Recently the Dutch and Australian governments formally accused Russia of the crime. A joint investigation led by the Netherlands found Russia responsible.
But then Mr Putin denies it so it’s a fair bet Mr Trump wouldn’t accept it.
Mr Trump’s behaviour and repudiation of norms should send a chill through Australia.
He cuddles up to dictators on the world stage as he dumps on his democratic alliances. He praises Mr Putin and Kim Jong Un as he embarrasses Britain’s Theresa May, humiliates NATO countries and abuses Canada’s Justin Trudeau.
Who could be sure that this mercurial president won’t one day turn on this country? Even if he doesn’t, his trashing of the world’s rules will eventually do this nation great harm.
As we come to terms with an ever more assertive China, Australia’s only strategy is to keep repeating the mantra that everyone should abide by the “international rules-based order”.
There are two big problems with that.

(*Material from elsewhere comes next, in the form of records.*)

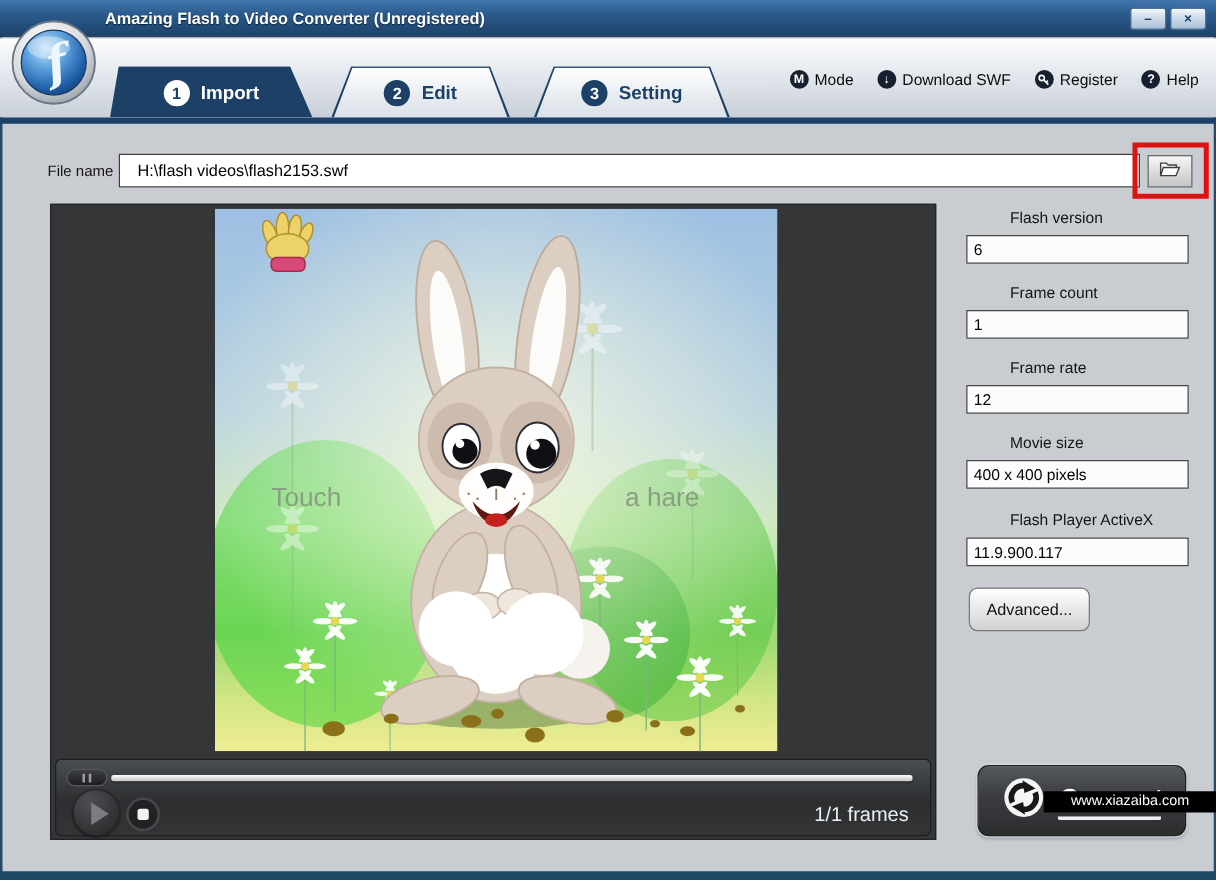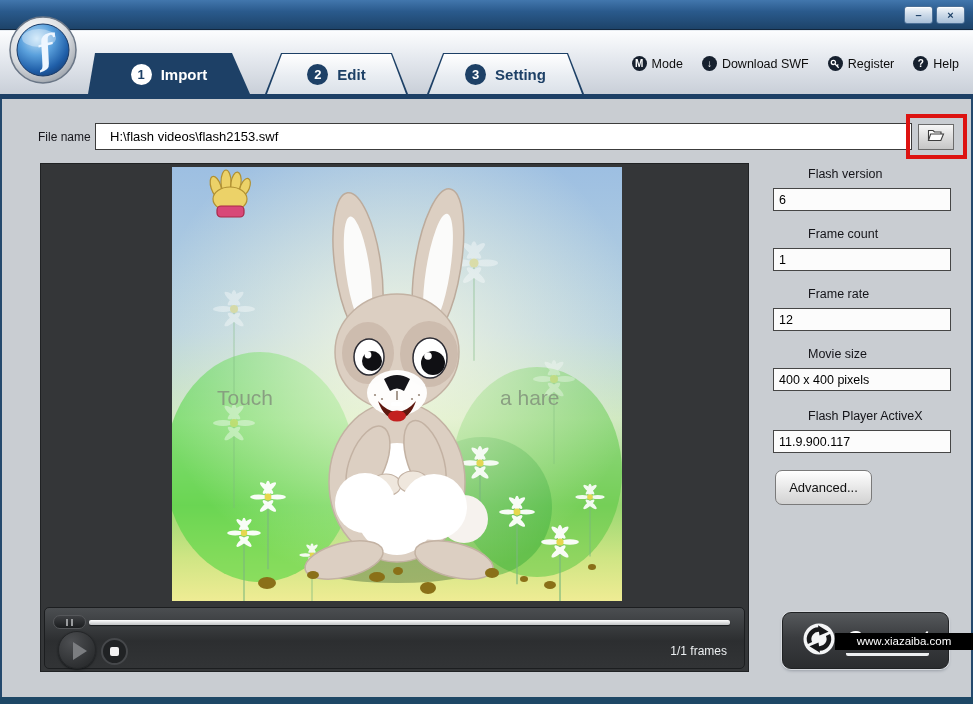"Amazing Flash to Video Converter" span.title-text { html: none -> <span>Amazing Flash to Video Converter (Unregistered)</span> }
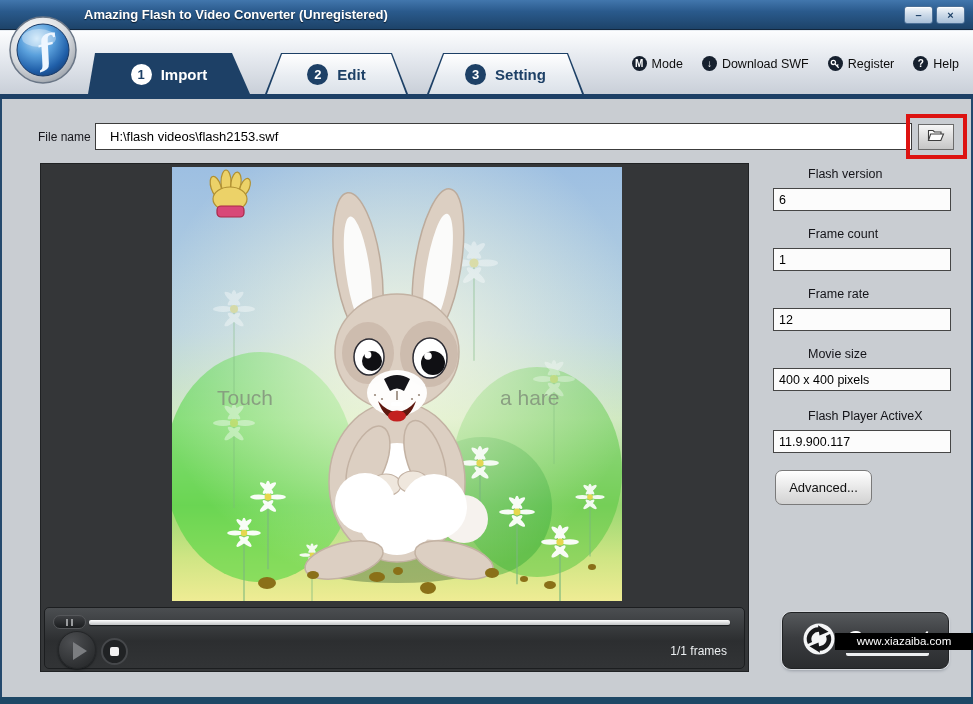"1/1 frames" .frames-status { font-size: 12px -> 16px }
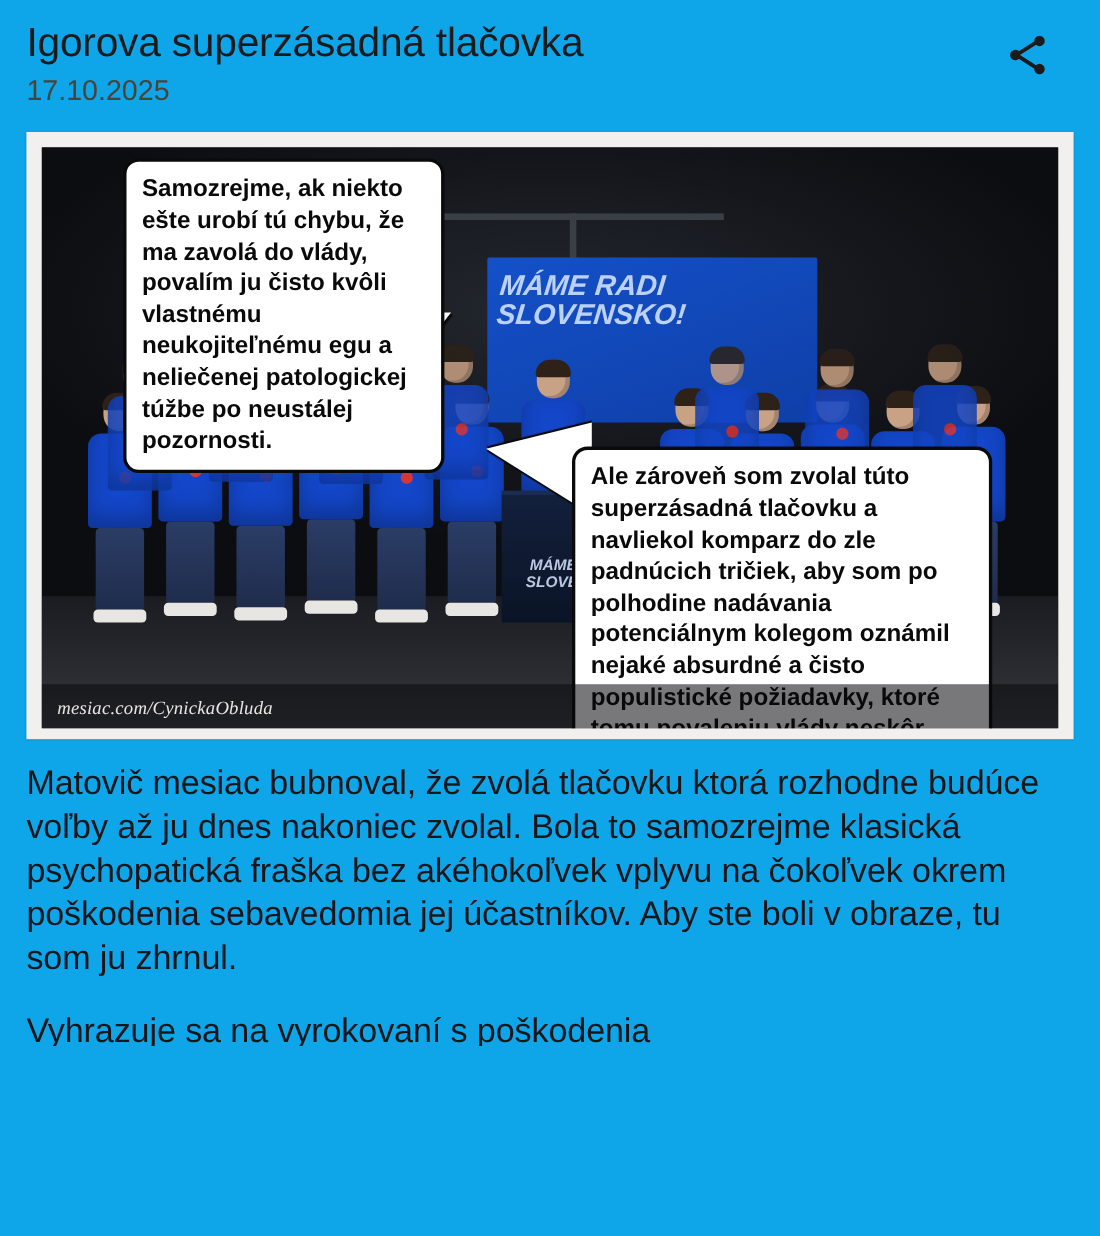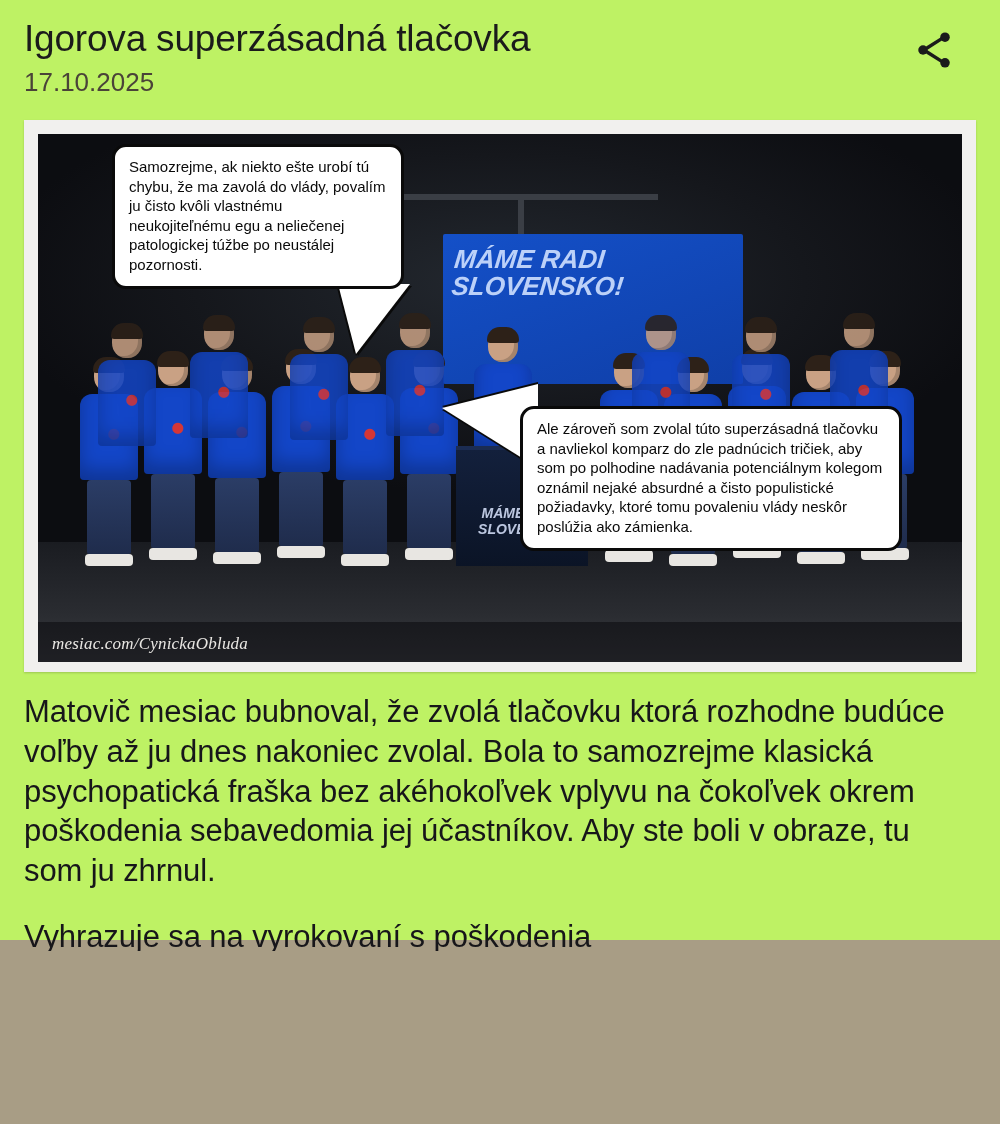"Igorova superzásadná tlačovka" .page { background: #bef264 -> #0ea5e9; height: 940px -> 1124px }
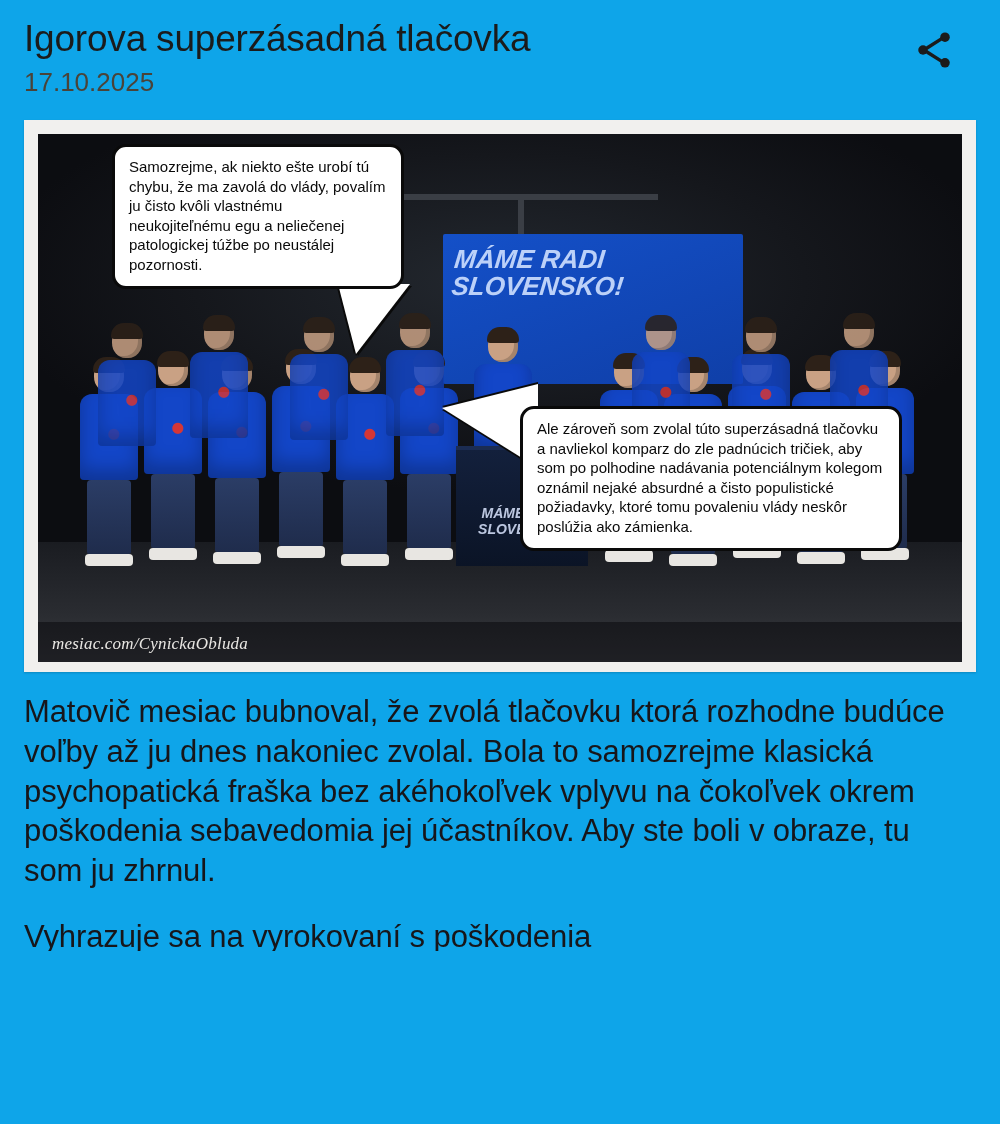"Samozrejme, ak niekto ešte urobí" .bubble { font-size: 15px -> 22px; font-weight: 400 -> 700 }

First, China didn’t write those rules, doesn’t like them and, reasonably, believes it’s time for a rewrite.
Second, the nation that did write them, and has defended them for 70 years, is now ruled by a despotic man-child who’s busy tearing up the road map.
Donald Trump is at least as big a threat to the rules-based order as Xi Jinping or Vladimir Putin, and the advantage of the other two is that they are at least consistent.
Australia is deeply exposed. We need to define a strategy for these dangerous times and there is no sign we have one.
And it has to begin with this chilling question: if the United States cannot trust the American president, how can Australia?